Family dysfunction doesn’t take a holiday — even during a pandemic, perhaps especially during a pandemic.
And so the vulnerable children who depend on the state to protect them, the foster families who give them shelter, and the agency charged with their care may have slipped off the front pages, but essential fixes to that system fortunately remain on the Legislature’s agenda.
There are real fears that the current dip in the reporting of child abuse or neglect is simply masking a problem that has essentially gone underground, with fewer teachers, child care workers, and others outside the home available to monitor students and young children.
Pre-pandemic, yet another report — the first annual report of the Department of Children and Families — documented lingering problems with the foster care system it oversees. It described a system where children bounce between foster homes at a rate nearly double the national standard, and fewer than 56 percent of high schoolers graduate in four years. Foster families have long complained about not being given the information — medical and psychological histories — they need to properly care for the children now under their roofs.
This month — six months after that disturbing report — lawmakers in the House and Senate have taken aim at the problem. Now they have a chance to make a real impact — that is, if the two branches can reconcile their differences.
Both bills aim for greater reporting by DCF on children in its care, the Baker administration generally not being a model of transparency. DCF would be required to issue annual and quarterly reports detailing the race, ethnicity, and primary language of the children who enter its system, and more information on case outcomes, including adoption rates and services to those who “age out” of the system at 18.
Also at the heart of both House and Senate version is a foster parents’ bill of rights to address those longstanding complaints by a dwindling number of foster parents to guarantee training, provide adequate information about the child in their care, set up a 24-hour hotline for the use of foster parents, and to keep them up to date on court dates or plans to remove a child from the home.
Both bills tackle the review process for child fatalities or near fatalities, proposing a new review board within the Office of the Child Advocate, rather than the Office of the Medical Examiner.
The Senate’s most important add-on is its approach to increasing access to mental health services for children under DCF care, eliminating any prior authorization requirements for treating children during acute mental health crises and requiring emergency departments to stabilize those patients and refer them for further treatment or inpatient admissions. It’s the Senate’s answer to the more widespread problem of children “stuck” in ER settings waiting for a psychiatric bed to open up. And while it won’t create those much-needed beds, it might allow already vulnerable children to get the help they need.
There are also some special pandemic-related reporting requirements for DCF and for the Department of Elementary and Secondary Education to try to determine whether children in DCF care have fallen through the education cracks during this time of remote learning.
DCF and the foster care system rarely get the attention they deserve unless yet another child dies tragically while in its care.

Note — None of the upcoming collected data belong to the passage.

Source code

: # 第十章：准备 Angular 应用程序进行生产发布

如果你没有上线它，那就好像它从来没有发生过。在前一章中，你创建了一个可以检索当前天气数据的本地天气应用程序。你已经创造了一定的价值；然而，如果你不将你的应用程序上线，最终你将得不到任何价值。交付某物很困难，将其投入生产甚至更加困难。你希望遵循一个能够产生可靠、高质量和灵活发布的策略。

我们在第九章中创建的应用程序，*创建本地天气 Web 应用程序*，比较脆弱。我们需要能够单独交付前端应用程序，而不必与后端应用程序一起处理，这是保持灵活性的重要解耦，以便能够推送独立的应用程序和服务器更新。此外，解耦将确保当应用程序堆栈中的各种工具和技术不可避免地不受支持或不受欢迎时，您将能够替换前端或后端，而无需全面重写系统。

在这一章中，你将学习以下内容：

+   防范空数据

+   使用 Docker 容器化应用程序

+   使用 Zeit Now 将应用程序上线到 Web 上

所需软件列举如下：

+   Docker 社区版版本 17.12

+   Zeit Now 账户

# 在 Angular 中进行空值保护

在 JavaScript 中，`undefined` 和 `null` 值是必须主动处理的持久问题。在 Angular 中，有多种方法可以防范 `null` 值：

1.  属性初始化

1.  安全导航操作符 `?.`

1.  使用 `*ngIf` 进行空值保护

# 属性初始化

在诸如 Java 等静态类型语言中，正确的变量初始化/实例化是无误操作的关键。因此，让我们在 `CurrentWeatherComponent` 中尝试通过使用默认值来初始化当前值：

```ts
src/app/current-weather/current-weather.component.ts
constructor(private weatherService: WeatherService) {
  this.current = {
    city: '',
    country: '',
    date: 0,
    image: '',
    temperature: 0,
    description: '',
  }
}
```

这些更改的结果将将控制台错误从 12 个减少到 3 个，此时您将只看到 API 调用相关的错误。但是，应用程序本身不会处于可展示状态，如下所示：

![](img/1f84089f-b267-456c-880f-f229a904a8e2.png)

It shouldn’t take a tragedy to get results. And yet behind each and every line of this legislation is an untold story — of a foster family begging for information on a child brought to them in the dead of night, of a foster mom waiting in the ER to hear the fate of a child in deep psychological trauma, of a child moved to his eighth placement in three years.
Lawmakers have heard those stories and listened. Reaching final agreement shouldn’t be difficult for those committed to this task. This bill simply must make it to the governor’s desk; young lives depend on it.